Print the entries exactly; no image belongs in the copy.
======== Extracted material
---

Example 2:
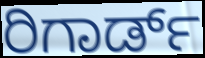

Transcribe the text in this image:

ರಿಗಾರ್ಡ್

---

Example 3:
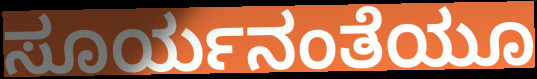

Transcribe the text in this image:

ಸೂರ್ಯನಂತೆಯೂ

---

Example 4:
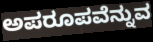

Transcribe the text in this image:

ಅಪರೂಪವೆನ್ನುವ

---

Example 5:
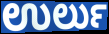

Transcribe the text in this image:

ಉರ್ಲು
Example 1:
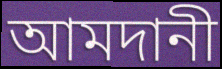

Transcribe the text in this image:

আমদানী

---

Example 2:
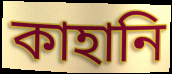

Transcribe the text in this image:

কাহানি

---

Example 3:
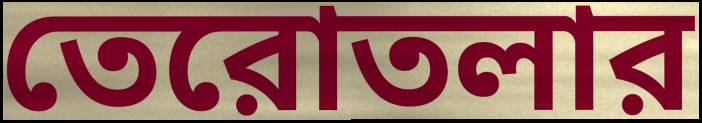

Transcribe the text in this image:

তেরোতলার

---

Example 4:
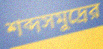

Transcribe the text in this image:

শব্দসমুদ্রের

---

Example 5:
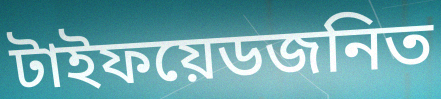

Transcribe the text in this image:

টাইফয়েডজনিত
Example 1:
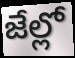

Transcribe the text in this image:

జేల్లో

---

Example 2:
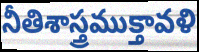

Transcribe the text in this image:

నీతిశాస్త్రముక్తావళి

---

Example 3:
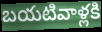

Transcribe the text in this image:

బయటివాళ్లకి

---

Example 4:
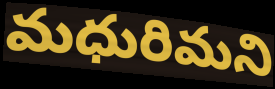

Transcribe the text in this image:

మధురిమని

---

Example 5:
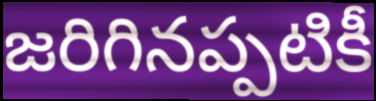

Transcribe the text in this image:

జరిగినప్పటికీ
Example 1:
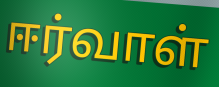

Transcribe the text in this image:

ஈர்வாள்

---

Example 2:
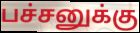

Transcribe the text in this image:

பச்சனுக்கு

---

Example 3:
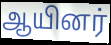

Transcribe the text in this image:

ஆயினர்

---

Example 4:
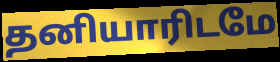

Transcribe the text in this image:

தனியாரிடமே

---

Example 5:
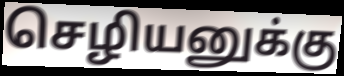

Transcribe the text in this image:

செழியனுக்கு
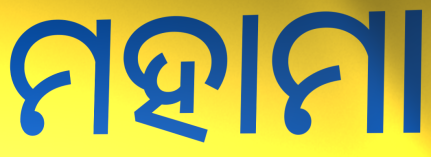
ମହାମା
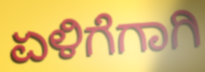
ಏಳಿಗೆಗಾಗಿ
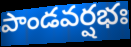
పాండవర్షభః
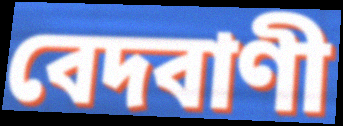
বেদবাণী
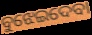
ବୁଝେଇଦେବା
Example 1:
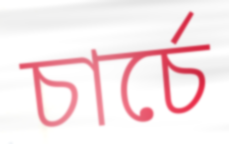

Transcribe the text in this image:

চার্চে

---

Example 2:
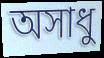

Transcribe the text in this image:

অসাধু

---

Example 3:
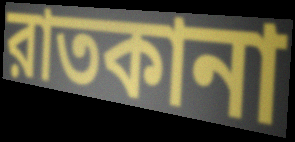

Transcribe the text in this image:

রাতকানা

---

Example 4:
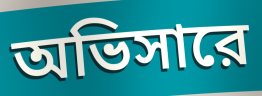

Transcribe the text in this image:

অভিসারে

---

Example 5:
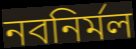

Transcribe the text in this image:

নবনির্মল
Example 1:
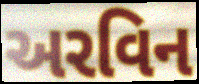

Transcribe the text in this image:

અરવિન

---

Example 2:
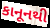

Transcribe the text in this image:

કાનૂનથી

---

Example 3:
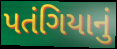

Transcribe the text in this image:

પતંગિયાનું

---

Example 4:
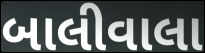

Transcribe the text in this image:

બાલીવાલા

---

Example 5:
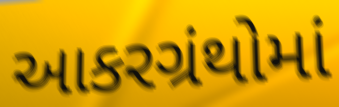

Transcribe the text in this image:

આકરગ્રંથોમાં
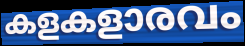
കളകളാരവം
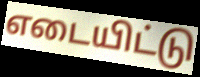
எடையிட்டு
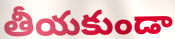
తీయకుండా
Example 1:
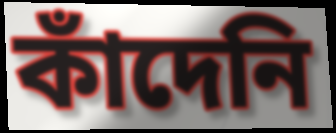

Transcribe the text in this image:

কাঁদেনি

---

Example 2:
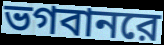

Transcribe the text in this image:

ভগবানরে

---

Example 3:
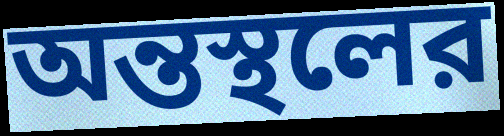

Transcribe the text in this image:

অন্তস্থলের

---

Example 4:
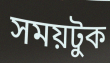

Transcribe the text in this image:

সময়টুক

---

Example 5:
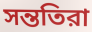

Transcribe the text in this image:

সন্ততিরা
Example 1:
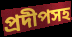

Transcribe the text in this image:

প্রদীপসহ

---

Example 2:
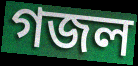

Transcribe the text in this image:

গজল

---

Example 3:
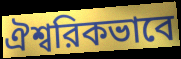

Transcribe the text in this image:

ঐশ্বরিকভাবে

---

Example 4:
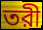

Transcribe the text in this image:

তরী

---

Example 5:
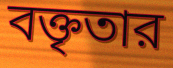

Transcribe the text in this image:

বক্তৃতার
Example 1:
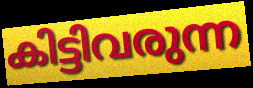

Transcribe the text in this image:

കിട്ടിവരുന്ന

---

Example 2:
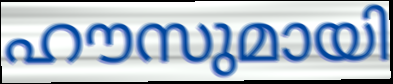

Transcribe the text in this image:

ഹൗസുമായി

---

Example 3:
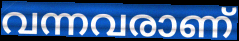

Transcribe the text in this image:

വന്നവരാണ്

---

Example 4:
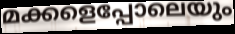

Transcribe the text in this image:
================
**The answer:**
---

Example 2:

Transcribe the text in this image:

ರಿಗಾರ್ಡ್

---

Example 3:

Transcribe the text in this image:

ಸೂರ್ಯನಂತೆಯೂ

---

Example 4:

Transcribe the text in this image:

ಅಪರೂಪವೆನ್ನುವ

---

Example 5:

Transcribe the text in this image:

ಉರ್ಲು
Example 1:

Transcribe the text in this image:

আমদানী

---

Example 2:

Transcribe the text in this image:

কাহানি

---

Example 3:

Transcribe the text in this image:

তেরোতলার

---

Example 4:

Transcribe the text in this image:

শব্দসমুদ্রের

---

Example 5:

Transcribe the text in this image:

টাইফয়েডজনিত
Example 1:

Transcribe the text in this image:

జేల్లో

---

Example 2:

Transcribe the text in this image:

నీతిశాస్త్రముక్తావళి

---

Example 3:

Transcribe the text in this image:

బయటివాళ్లకి

---

Example 4:

Transcribe the text in this image:

మధురిమని

---

Example 5:

Transcribe the text in this image:

జరిగినప్పటికీ
Example 1:

Transcribe the text in this image:

ஈர்வாள்

---

Example 2:

Transcribe the text in this image:

பச்சனுக்கு

---

Example 3:

Transcribe the text in this image:

ஆயினர்

---

Example 4:

Transcribe the text in this image:

தனியாரிடமே

---

Example 5:

Transcribe the text in this image:

செழியனுக்கு
ମହାମା
ಏಳಿಗೆಗಾಗಿ
పాండవర్షభః
বেদবাণী
ବୁଝେଇଦେବା
Example 1:

Transcribe the text in this image:

চার্চে

---

Example 2:

Transcribe the text in this image:

অসাধু

---

Example 3:

Transcribe the text in this image:

রাতকানা

---

Example 4:

Transcribe the text in this image:

অভিসারে

---

Example 5:

Transcribe the text in this image:

নবনির্মল
Example 1:

Transcribe the text in this image:

અરવિન

---

Example 2:

Transcribe the text in this image:

કાનૂનથી

---

Example 3:

Transcribe the text in this image:

પતંગિયાનું

---

Example 4:

Transcribe the text in this image:

બાલીવાલા

---

Example 5:

Transcribe the text in this image:

આકરગ્રંથોમાં
കളകളാരവം
எடையிட்டு
తీయకుండా
Example 1:

Transcribe the text in this image:

কাঁদেনি

---

Example 2:

Transcribe the text in this image:

ভগবানরে

---

Example 3:

Transcribe the text in this image:

অন্তস্থলের

---

Example 4:

Transcribe the text in this image:

সময়টুক

---

Example 5:

Transcribe the text in this image:

সন্ততিরা
Example 1:

Transcribe the text in this image:

প্রদীপসহ

---

Example 2:

Transcribe the text in this image:

গজল

---

Example 3:

Transcribe the text in this image:

ঐশ্বরিকভাবে

---

Example 4:

Transcribe the text in this image:

তরী

---

Example 5:

Transcribe the text in this image:

বক্তৃতার
Example 1:

Transcribe the text in this image:

കിട്ടിവരുന്ന

---

Example 2:

Transcribe the text in this image:

ഹൗസുമായി

---

Example 3:

Transcribe the text in this image:

വന്നവരാണ്

---

Example 4:

Transcribe the text in this image:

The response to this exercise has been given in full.